Trois raisons pour lesquelles les sanctions de l’UE contre la Biélorussie auront peu d’effet

Samedi, le dictateur biélorusse Alexandre Loukachenko a forcé un avion de la compagnie Ryanair, qui voyageait entre Athènes et Vilnius, à atterrir à Minsk. À bord de l’avion se trouvait un journaliste biélorusse (qualifié d’ennemi du peuple par certaines personnes au pouvoir), qui fait obstruction au dictateur depuis un certain temps.

L’UE demande désormais aux compagnies aériennes d’éviter l’espace aérien au-dessus de la Biélorussie. Une recommandation qui permet désormais de situer le pays sur une carte. Les dirigeants européens veulent également interdire à la compagnie aérienne publique biélorusse Belavia Airlines d’atterrir dans l’UE. Un plan visant à renforcer davantage les sanctions, imposées après que M. Loukachenko a écrasé les manifestations antigouvernementales l’année dernière, sera ensuite proposé au début du mois de juin.

Toutefois, les sanctions occidentales auront un impact limité sur Loukachenko et ses acolytes.

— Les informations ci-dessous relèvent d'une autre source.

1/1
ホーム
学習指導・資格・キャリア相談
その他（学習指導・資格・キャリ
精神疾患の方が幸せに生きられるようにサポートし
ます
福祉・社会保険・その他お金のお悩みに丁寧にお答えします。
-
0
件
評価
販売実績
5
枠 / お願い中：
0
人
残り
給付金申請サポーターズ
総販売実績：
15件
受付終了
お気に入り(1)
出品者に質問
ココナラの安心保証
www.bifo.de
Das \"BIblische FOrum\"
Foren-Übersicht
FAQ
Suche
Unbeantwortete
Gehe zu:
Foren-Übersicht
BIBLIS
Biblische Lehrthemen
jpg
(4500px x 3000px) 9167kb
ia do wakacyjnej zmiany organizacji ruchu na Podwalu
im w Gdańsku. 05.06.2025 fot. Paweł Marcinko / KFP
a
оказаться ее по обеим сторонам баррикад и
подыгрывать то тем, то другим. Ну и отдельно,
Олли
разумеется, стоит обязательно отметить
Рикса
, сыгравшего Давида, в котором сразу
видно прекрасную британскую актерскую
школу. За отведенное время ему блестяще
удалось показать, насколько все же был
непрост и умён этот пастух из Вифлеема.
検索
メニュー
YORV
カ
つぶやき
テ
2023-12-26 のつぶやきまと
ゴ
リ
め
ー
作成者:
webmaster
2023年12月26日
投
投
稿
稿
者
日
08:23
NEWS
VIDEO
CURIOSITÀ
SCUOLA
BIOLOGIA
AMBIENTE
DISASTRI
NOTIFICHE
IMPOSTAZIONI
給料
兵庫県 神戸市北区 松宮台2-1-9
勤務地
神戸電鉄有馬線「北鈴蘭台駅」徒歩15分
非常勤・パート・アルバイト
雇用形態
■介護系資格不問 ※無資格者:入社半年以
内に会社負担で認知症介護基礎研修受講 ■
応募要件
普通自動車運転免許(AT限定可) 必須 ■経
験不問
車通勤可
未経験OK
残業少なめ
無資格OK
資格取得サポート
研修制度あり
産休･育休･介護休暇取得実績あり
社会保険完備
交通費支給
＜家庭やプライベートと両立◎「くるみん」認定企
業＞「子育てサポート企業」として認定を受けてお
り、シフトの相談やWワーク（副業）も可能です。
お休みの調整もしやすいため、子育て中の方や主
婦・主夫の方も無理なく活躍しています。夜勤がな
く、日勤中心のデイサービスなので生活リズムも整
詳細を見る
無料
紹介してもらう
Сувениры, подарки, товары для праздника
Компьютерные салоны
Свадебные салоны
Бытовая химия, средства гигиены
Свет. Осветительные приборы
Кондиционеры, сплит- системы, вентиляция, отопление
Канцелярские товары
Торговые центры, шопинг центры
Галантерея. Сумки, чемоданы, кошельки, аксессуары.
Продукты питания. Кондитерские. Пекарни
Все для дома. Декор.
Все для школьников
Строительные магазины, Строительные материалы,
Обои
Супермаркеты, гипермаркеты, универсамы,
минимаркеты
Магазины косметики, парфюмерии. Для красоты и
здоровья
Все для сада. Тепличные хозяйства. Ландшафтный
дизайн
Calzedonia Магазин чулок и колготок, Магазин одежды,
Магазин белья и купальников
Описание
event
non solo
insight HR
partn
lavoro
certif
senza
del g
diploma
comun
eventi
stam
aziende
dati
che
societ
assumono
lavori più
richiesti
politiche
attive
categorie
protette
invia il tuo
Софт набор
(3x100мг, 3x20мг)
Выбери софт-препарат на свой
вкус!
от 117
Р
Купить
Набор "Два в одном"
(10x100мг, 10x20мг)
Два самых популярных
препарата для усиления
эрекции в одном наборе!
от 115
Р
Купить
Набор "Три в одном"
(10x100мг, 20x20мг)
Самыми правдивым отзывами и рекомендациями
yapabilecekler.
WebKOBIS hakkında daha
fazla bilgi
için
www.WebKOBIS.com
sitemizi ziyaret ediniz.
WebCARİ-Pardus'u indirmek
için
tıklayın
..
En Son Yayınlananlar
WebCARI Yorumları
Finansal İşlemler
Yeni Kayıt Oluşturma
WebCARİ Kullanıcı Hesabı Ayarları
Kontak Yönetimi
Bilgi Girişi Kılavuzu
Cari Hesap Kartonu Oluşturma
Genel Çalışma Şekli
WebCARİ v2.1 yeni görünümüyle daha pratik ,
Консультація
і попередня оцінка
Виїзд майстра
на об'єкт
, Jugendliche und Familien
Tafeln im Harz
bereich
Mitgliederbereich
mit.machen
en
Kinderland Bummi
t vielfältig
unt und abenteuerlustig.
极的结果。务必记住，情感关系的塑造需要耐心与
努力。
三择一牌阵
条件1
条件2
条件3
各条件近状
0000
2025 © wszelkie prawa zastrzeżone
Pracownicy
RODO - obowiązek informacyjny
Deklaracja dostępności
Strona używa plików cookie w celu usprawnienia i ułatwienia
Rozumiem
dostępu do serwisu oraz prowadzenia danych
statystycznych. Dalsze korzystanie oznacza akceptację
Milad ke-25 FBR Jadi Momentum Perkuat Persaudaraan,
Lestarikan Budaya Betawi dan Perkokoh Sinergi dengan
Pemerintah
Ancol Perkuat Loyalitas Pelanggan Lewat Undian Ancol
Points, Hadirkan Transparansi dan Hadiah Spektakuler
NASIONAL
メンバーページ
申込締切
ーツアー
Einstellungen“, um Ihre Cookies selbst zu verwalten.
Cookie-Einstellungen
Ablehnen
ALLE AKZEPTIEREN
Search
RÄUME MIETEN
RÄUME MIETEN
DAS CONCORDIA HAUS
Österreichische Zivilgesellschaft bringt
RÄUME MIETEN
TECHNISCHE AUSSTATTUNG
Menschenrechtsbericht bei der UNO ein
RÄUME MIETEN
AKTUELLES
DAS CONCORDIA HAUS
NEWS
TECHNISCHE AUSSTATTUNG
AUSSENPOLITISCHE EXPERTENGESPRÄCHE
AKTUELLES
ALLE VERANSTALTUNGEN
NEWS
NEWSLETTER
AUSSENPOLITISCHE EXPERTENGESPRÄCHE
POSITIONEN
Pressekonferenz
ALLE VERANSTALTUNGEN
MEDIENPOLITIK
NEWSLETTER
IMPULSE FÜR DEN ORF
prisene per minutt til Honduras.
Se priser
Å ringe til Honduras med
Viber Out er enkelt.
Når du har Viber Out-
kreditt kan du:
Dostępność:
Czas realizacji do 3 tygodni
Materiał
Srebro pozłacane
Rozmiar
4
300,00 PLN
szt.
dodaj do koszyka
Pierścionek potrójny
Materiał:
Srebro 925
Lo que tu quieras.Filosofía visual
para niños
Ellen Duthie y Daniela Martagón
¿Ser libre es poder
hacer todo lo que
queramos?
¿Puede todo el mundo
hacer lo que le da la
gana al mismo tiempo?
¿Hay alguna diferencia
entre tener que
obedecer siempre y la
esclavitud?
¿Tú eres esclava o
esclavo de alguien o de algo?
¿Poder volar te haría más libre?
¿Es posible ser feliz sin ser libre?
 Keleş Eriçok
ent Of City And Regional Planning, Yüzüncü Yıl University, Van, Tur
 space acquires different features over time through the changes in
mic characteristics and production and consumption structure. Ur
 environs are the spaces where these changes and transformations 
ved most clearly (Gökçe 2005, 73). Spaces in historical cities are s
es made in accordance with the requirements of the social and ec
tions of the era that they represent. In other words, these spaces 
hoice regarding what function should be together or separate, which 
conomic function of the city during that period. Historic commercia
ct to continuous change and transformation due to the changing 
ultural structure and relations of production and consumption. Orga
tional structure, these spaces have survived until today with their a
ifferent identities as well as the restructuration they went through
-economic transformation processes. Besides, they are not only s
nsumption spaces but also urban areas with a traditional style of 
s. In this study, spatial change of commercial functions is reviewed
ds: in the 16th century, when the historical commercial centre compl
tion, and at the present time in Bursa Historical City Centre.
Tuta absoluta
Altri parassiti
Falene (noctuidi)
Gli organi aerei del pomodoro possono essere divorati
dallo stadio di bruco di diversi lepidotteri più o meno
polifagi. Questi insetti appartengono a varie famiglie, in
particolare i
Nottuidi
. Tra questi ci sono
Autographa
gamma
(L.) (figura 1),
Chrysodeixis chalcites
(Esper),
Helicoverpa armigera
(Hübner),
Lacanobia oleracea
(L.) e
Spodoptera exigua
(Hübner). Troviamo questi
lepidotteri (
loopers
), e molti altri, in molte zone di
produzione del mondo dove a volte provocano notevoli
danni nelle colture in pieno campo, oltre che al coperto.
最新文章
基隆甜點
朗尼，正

Pour 3 raisons, que voici:

  1. Une grande partie de l’énergie nécessaire pour empêcher l’UE (lire: l’Allemagne et l’Europe de l’Est) de manquer d’électricité provient de Russie. Si l’UE ne veut pas trop brusquer Poutine, une grande partie du pétrole et du gaz importés passe aussi par des pipelines qui traversent… le Belarus.
  2. L’économie biélorusse est petite, primitive, mais résistante aux sanctions. La principale exportation du pays est l’engrais, un produit que M. Loukachenko peut facilement vendre à d’autres pays pour compenser une éventuelle interdiction de l’UE.
  3. Les investissements directs étrangers en Biélorussie représentent à peine 2% du PIB. Ainsi, toute restriction commerciale résultant des sanctions européennes aurait peu d’effet.

Pourtant, ce que l’Occident va décider sera surveillé de près par une série de pays qui aiment aussi poursuivre leurs ennemis nationaux à l’étranger. Pensez à des acteurs comme la Chine, l’Iran, la Russie, l’Arabie saoudite, la Corée du Nord, mais aussi la Turquie. Un phénomène que le groupe de réflexion américain pro-démocratie Freedom House appelle répression transnationale.

Si l’Occident ne réagit pas de manière décisive, le message de Loukachenko et de ses collègues autocrates aux opposants à leurs régimes respectifs sera clair: vous n’êtes plus en sécurité nulle part dans le monde, pas même dans un avion de ligne volant à 10 km au-dessus du sol d’une démocratie à l’autre.